Assigned task: Extract every line of text read from the pages in the material below, copying each one exactly. Leave the pictures out of your answer.

Study material:
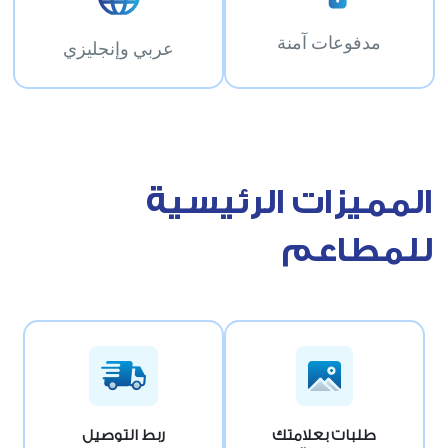
مدفوعات آمنة
عربي وإنجليزي
المميزات الرئيسية
للمطاعم
طلبات بعلامتك
ربط التوصيل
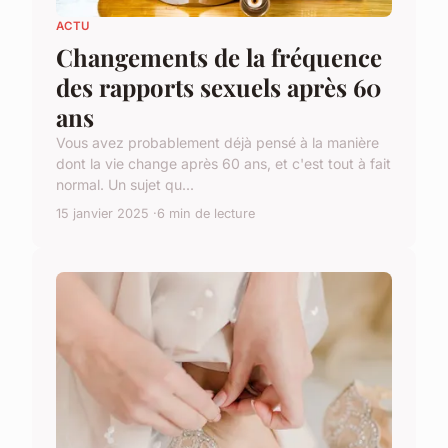
ACTU
Changements de la fréquence
des rapports sexuels après 60
ans
Vous avez probablement déjà pensé à la manière
dont la vie change après 60 ans, et c'est tout à fait
normal. Un sujet qu...
15 janvier 2025
6 min de lecture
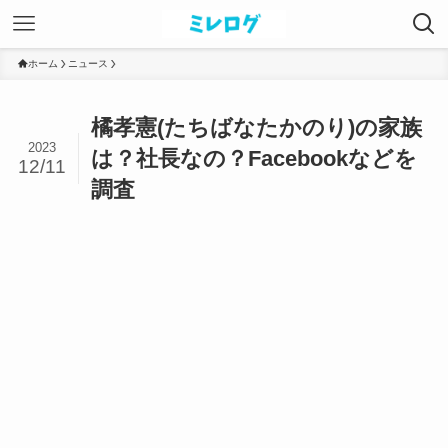
ホーム
ニュース
橘孝憲(たちばなたかのり)の家族
2023
は？社長なの？Facebookなどを
12/11
調査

Solved exercise:
مدفوعات آمنة
عربي وإنجليزي
المميزات الرئيسية
للمطاعم
طلبات بعلامتك
ربط التوصيل
ACTU
Changements de la fréquence
des rapports sexuels après 60
ans
Vous avez probablement déjà pensé à la manière
dont la vie change après 60 ans, et c'est tout à fait
normal. Un sujet qu...
15 janvier 2025
6 min de lecture
ホーム
ニュース
橘孝憲(たちばなたかのり)の家族
2023
は？社長なの？Facebookなどを
12/11
調査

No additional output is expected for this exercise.